Activity. Before repeating the entries below, strip out every picture and keep all else as it is.

Input for this task.

Segment Open

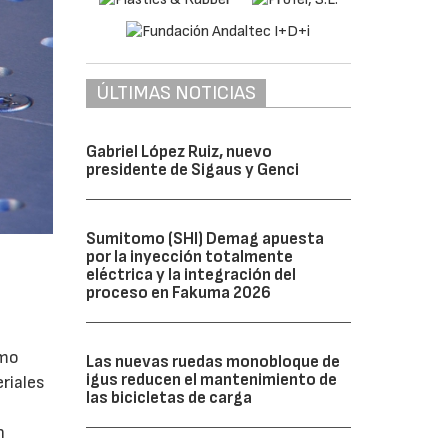
ÚLTIMAS NOTICIAS
Gabriel López Ruiz, nuevo
presidente de Sigaus y Genci
Sumitomo (SHI) Demag apuesta
por la inyección totalmente
eléctrica y la integración del
proceso en Fakuma 2026
emo
Las nuevas ruedas monobloque de
igus reducen el mantenimiento de
riales
las bicicletas de carga
n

Segment Closed

Response to this task.
ÚLTIMAS NOTICIAS
Gabriel López Ruiz, nuevo
presidente de Sigaus y Genci
Sumitomo (SHI) Demag apuesta
por la inyección totalmente
eléctrica y la integración del
proceso en Fakuma 2026
emo
Las nuevas ruedas monobloque de
igus reducen el mantenimiento de
riales
las bicicletas de carga
n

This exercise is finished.